▸ Exercise: The result should be a faithful copy of every entry below, with the pictures left out.

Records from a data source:
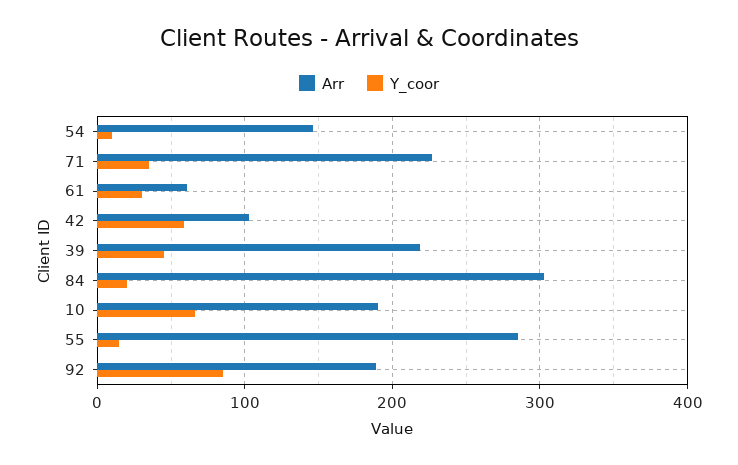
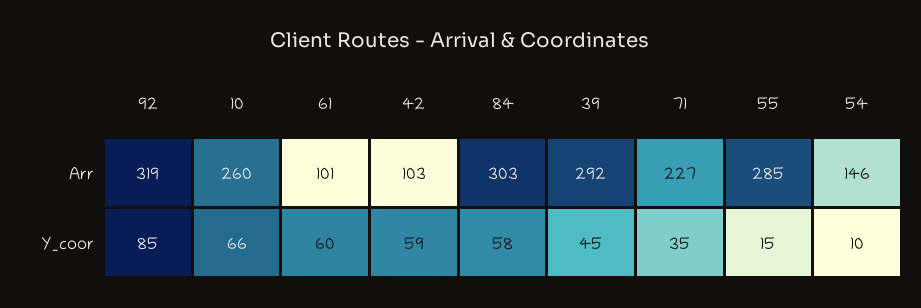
Arr, 61: 60 -> 101
Y_coor, 61: 30 -> 60
Arr, 39: 220 -> 292
Y_coor, 84: 20 -> 58
Arr, 10: 190 -> 260
Arr, 92: 190 -> 319

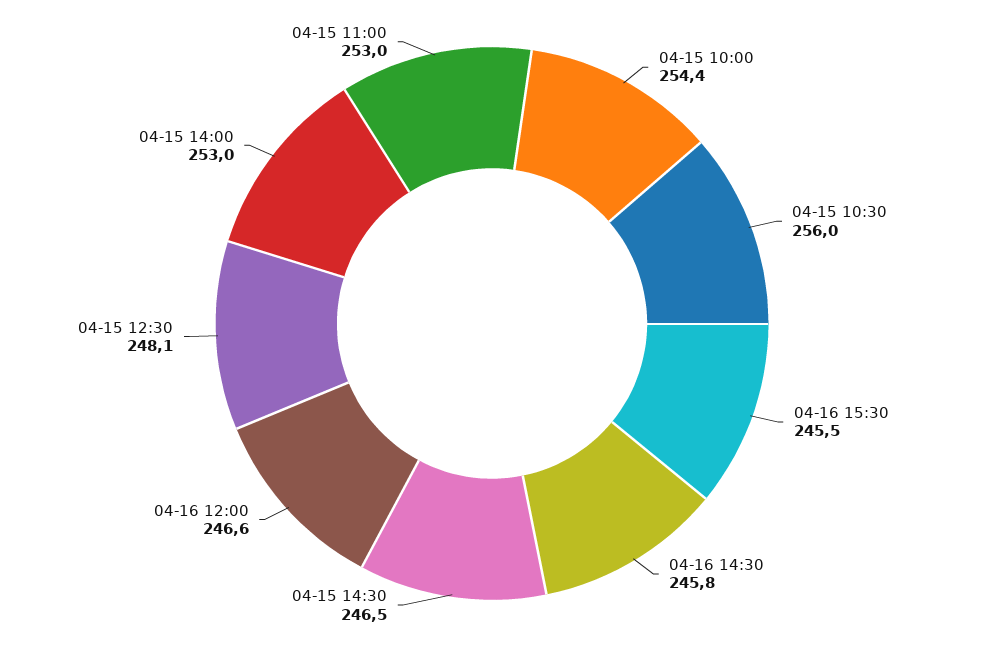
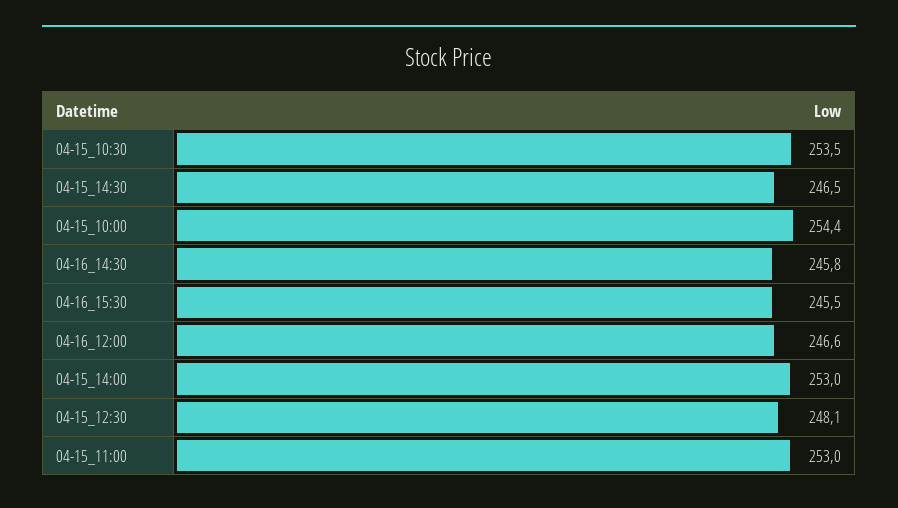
04-15 10:30: 256 -> 253.5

▸ Answer for the task:
Arr, 61: 60 -> 101
Y_coor, 61: 30 -> 60
Arr, 39: 220 -> 292
Y_coor, 84: 20 -> 58
Arr, 10: 190 -> 260
Arr, 92: 190 -> 319

04-15 10:30: 256 -> 253.5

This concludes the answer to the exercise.